The capital of Tecuci County was the town of Tecuci.

Tecuci County was initially divided administratively into three districts (plăși):
1. Plasa Homocea, headquartered at Homocea
2. Plasa Ivești, headquartered at Ivești
3. Plasa Podu Turcului, headquartered at Podu Turcului

Subsequently, the territory was reorganized into five districts:
1. Plasa Găiceana, headquartered at Găiceana
2. Plasa Brăhășești, headquartered at Brăhășești
3. Plasa Ivești, headquartered at Ivești
4. Plasa Podu Turcului, headquartered at Podu Turcului
5. Plasa Tecuci, headquartered at Tecuci

== Population ==
According to the 1930 census data, the county population was 156,405 inhabitants, 94.9% were Romanians, 2.0% Gypsies, 1.8% Jews, as well as other minorities.
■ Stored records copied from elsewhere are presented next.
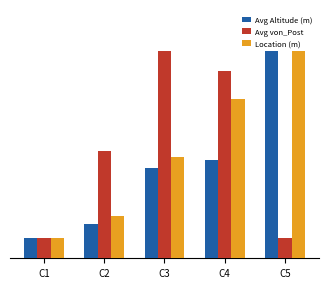

Reading left to right, transcribe all the data shown in this chart.

Avg Altitude (m): C1=1.0	C2=1.7	C3=4.4	C4=4.7	C5=10.0
Avg von_Post: C1=1.0	C2=5.1	C3=10.0	C4=9.0	C5=1.0
Location (m): C1=1.0	C2=2.0	C3=4.9	C4=7.7	C5=10.0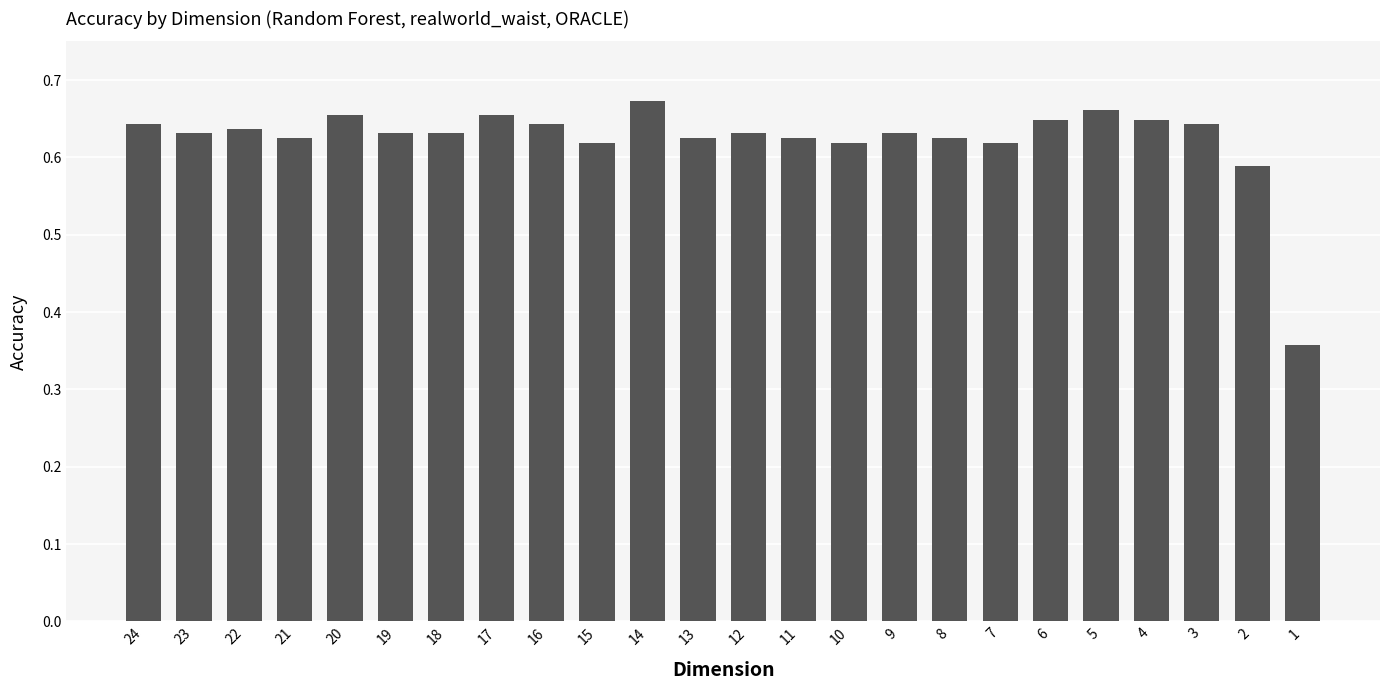

What is the sum of all values?

15.0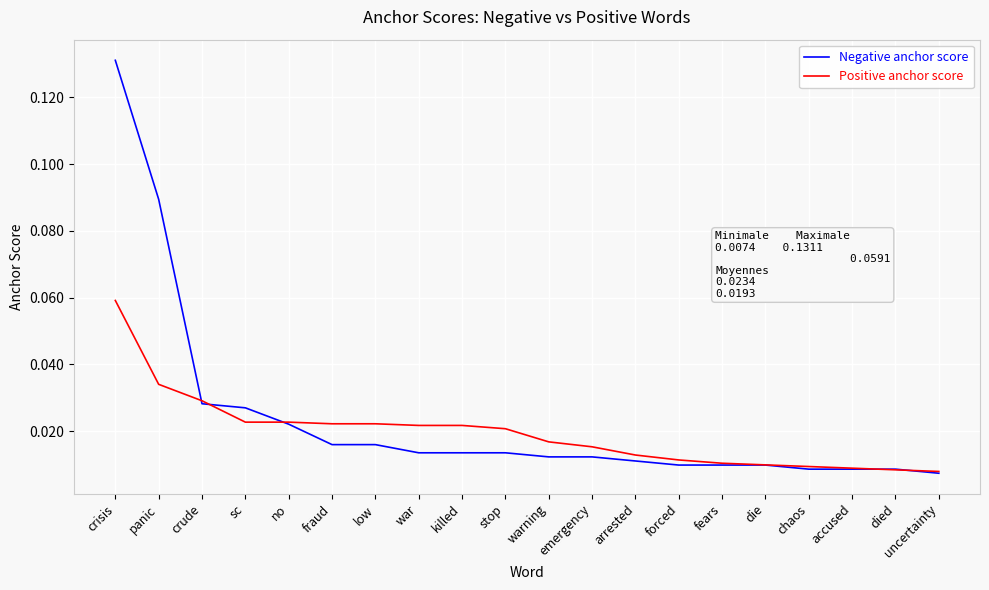

Rank the series at war from highest to lowest value.

Positive anchor score, Negative anchor score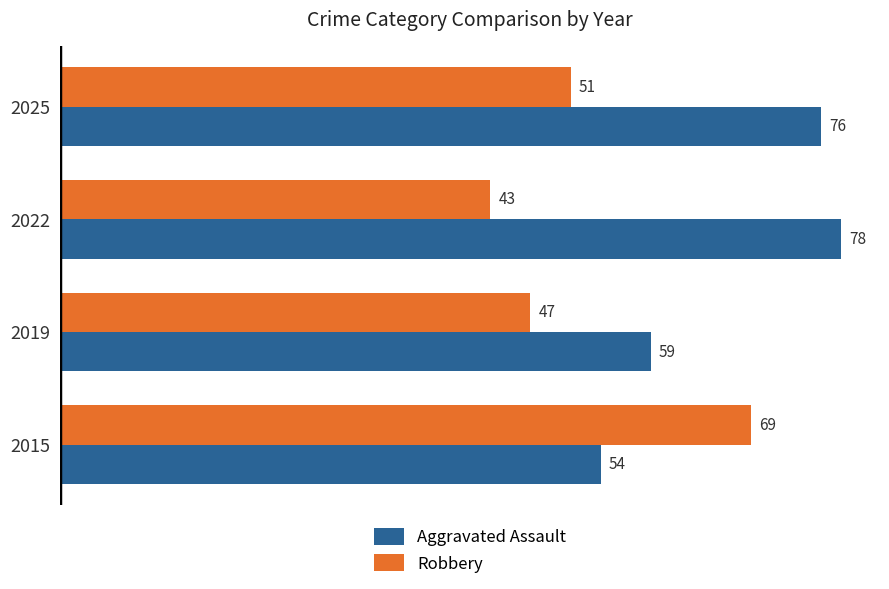

Which series has the largest total across all categories?

Aggravated Assault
From the religious point of view, 96.3% were Eastern Orthodox, 1.9% were Jewish, 1.6% were Roman Catholic, as well as other minorities.

=== Urban population ===
In 1930, the county's urban population was 17,172 inhabitants, 86.5% Romanians, 8.9% Jews, 1.1% Hungarians, 1.0% Gypsies, 0.8% Germans, as well as other minorities. From the religious point of view, the urban population was composed of 88.3% Eastern Orthodox, 9.2% Jewish, 1.3% Roman Catholic, 0.5% Lutheran, as well as other minorities.

== Abolition ==
The county was disbanded following the fall of the monarchy in Romania and the coming of Communism. It was divided in September 1950 between Regiunea Putna and Regiunea Bârlad, and in 1952 after the merger of the two, it remained part of Regiunea Bârlad. In 1960, its territory was again divided between Regiunea Bârlad and Regiunea Galați, and since 1968, much of its old territory (including the capital) belonged to Galați County, some smaller areas belonging to today's Vrancea County and Bacău County.